Stored data entries:
========================================================================
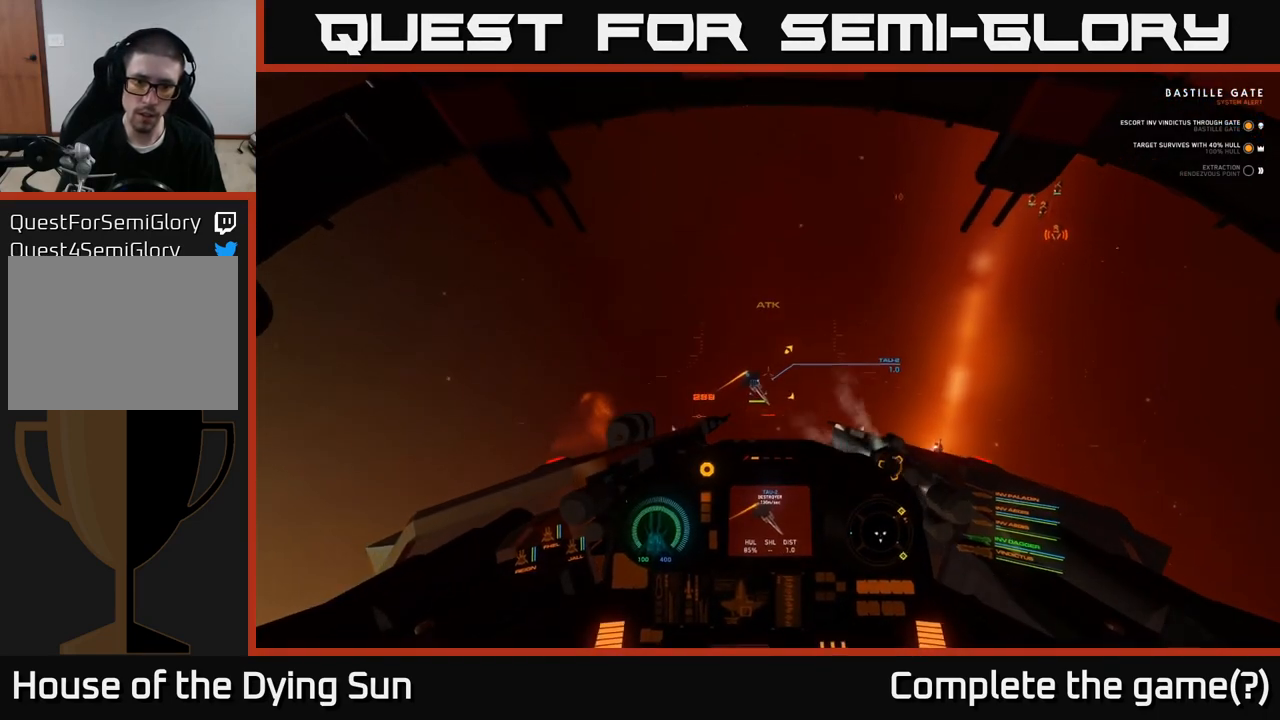
{"buttons": [], "left_stick": "center", "right_stick": "right", "events": [[17, "right_stick", "center"], [133, "L2", "up"], [283, "L2", "down"], [283, "right_stick", "right"], [400, "L2", "up"]]}
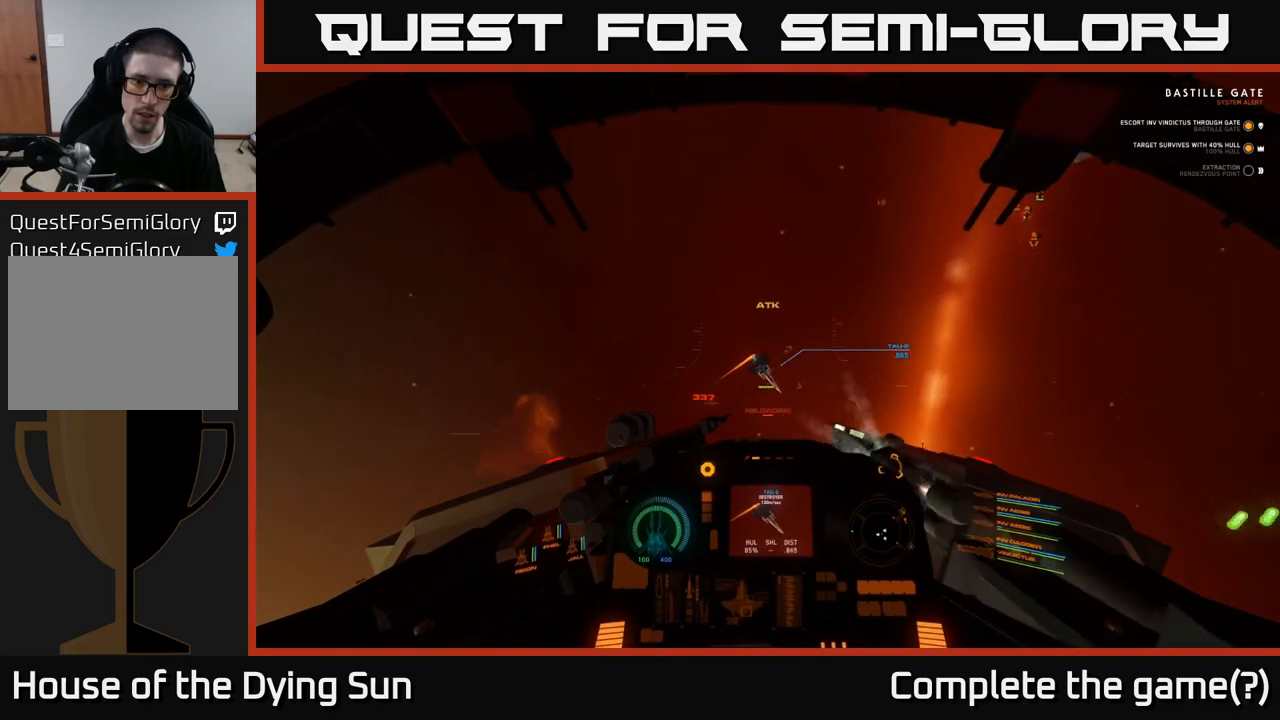
{"buttons": [], "left_stick": "center", "right_stick": "up-right", "events": [[67, "right_stick", "center"], [150, "right_stick", "up"], [167, "L2", "down"], [250, "right_stick", "up-right"], [317, "L2", "up"]]}
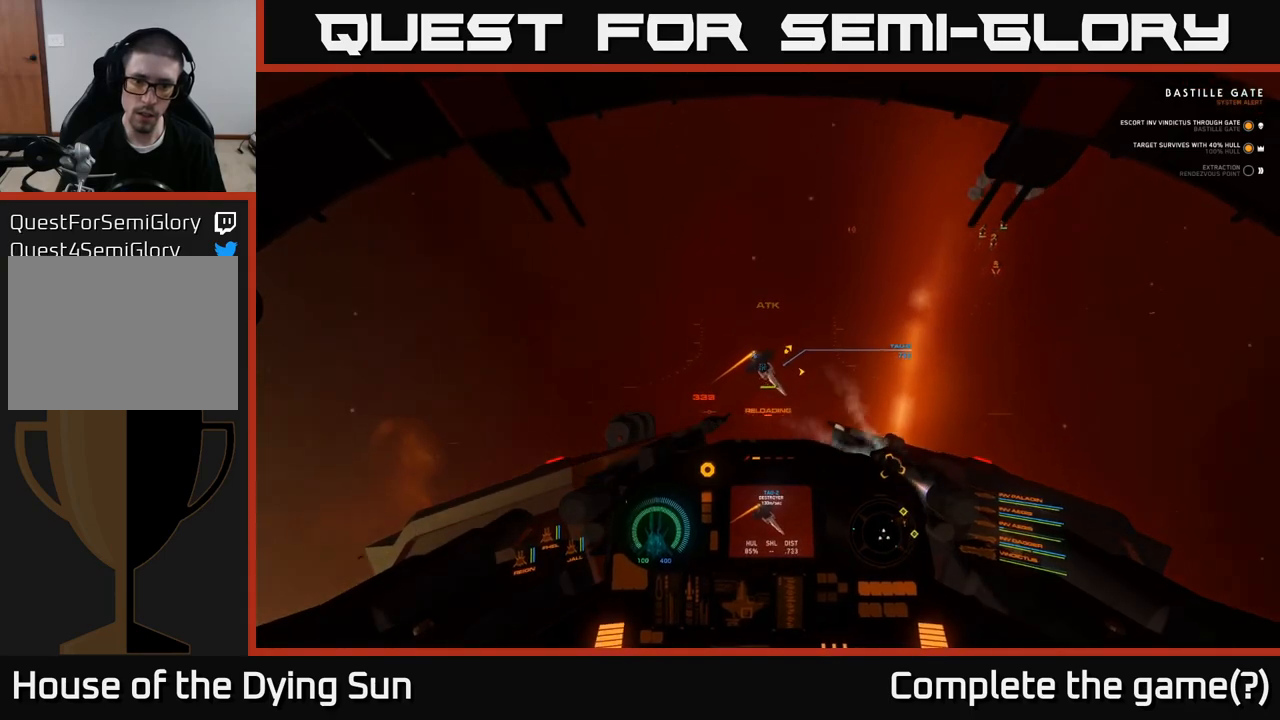
{"buttons": [], "left_stick": "center", "right_stick": "up-right", "events": [[150, "L2", "down"], [167, "right_stick", "center"], [183, "R2", "down"], [267, "L2", "up"], [283, "R2", "up"], [283, "right_stick", "right"], [367, "right_stick", "up-right"]]}
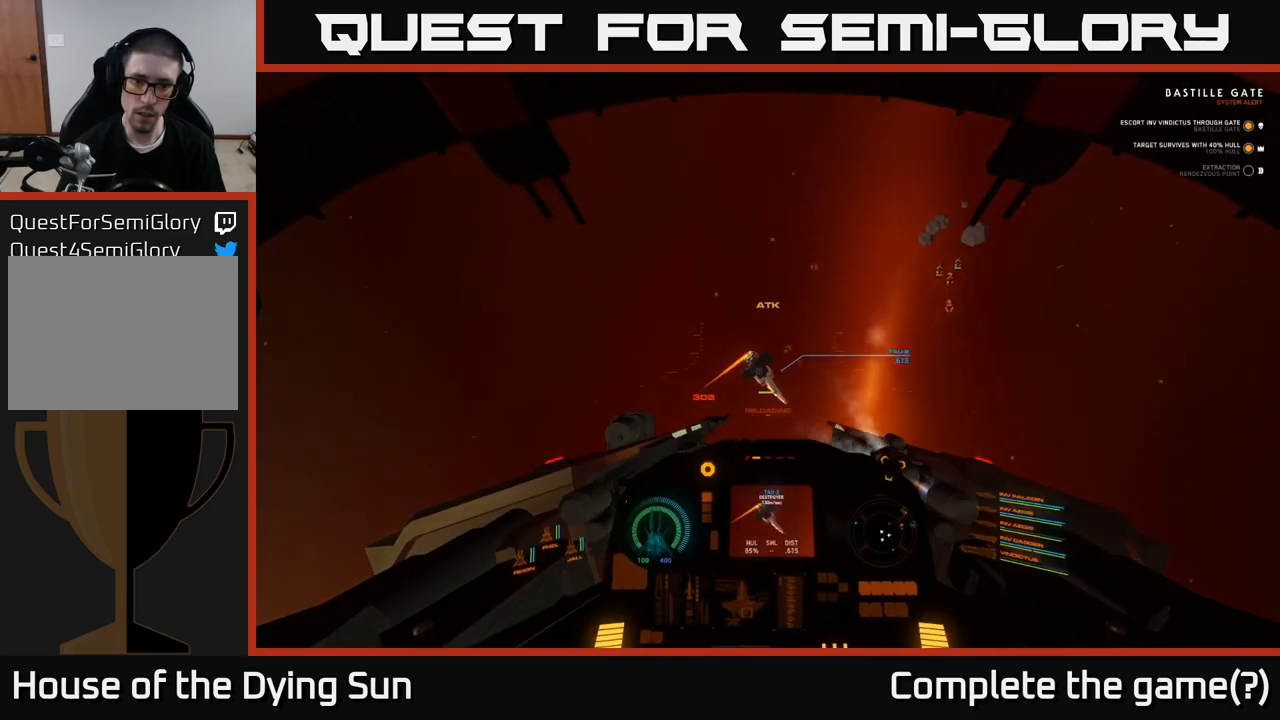
{"buttons": ["R2"], "left_stick": "center", "right_stick": "up-right", "events": [[17, "R2", "down"], [117, "R2", "up"], [133, "right_stick", "center"], [217, "right_stick", "up"], [250, "R2", "down"], [267, "right_stick", "up-right"], [350, "R2", "up"], [433, "R2", "down"]]}
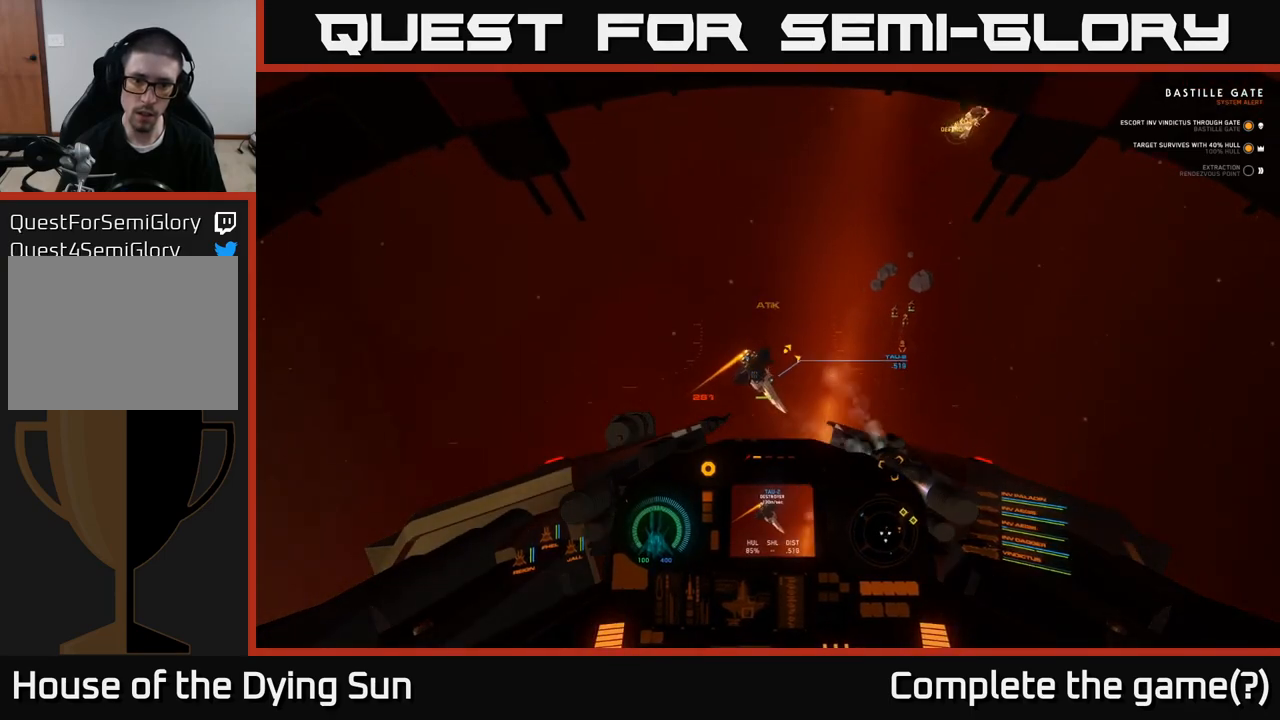
{"buttons": [], "left_stick": "center", "right_stick": "right", "events": [[33, "R2", "up"], [133, "right_stick", "center"], [183, "R2", "down"], [250, "R2", "up"], [483, "right_stick", "right"]]}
========================================================================
All records above must be copied exactly, though the pictures they hold are to be left out.

**Result of the task:**
{"buttons": [], "left_stick": "center", "right_stick": "right", "events": [[17, "right_stick", "center"], [133, "L2", "up"], [283, "L2", "down"], [283, "right_stick", "right"], [400, "L2", "up"]]}
{"buttons": [], "left_stick": "center", "right_stick": "up-right", "events": [[67, "right_stick", "center"], [150, "right_stick", "up"], [167, "L2", "down"], [250, "right_stick", "up-right"], [317, "L2", "up"]]}
{"buttons": [], "left_stick": "center", "right_stick": "up-right", "events": [[150, "L2", "down"], [167, "right_stick", "center"], [183, "R2", "down"], [267, "L2", "up"], [283, "R2", "up"], [283, "right_stick", "right"], [367, "right_stick", "up-right"]]}
{"buttons": ["R2"], "left_stick": "center", "right_stick": "up-right", "events": [[17, "R2", "down"], [117, "R2", "up"], [133, "right_stick", "center"], [217, "right_stick", "up"], [250, "R2", "down"], [267, "right_stick", "up-right"], [350, "R2", "up"], [433, "R2", "down"]]}
{"buttons": [], "left_stick": "center", "right_stick": "right", "events": [[33, "R2", "up"], [133, "right_stick", "center"], [183, "R2", "down"], [250, "R2", "up"], [483, "right_stick", "right"]]}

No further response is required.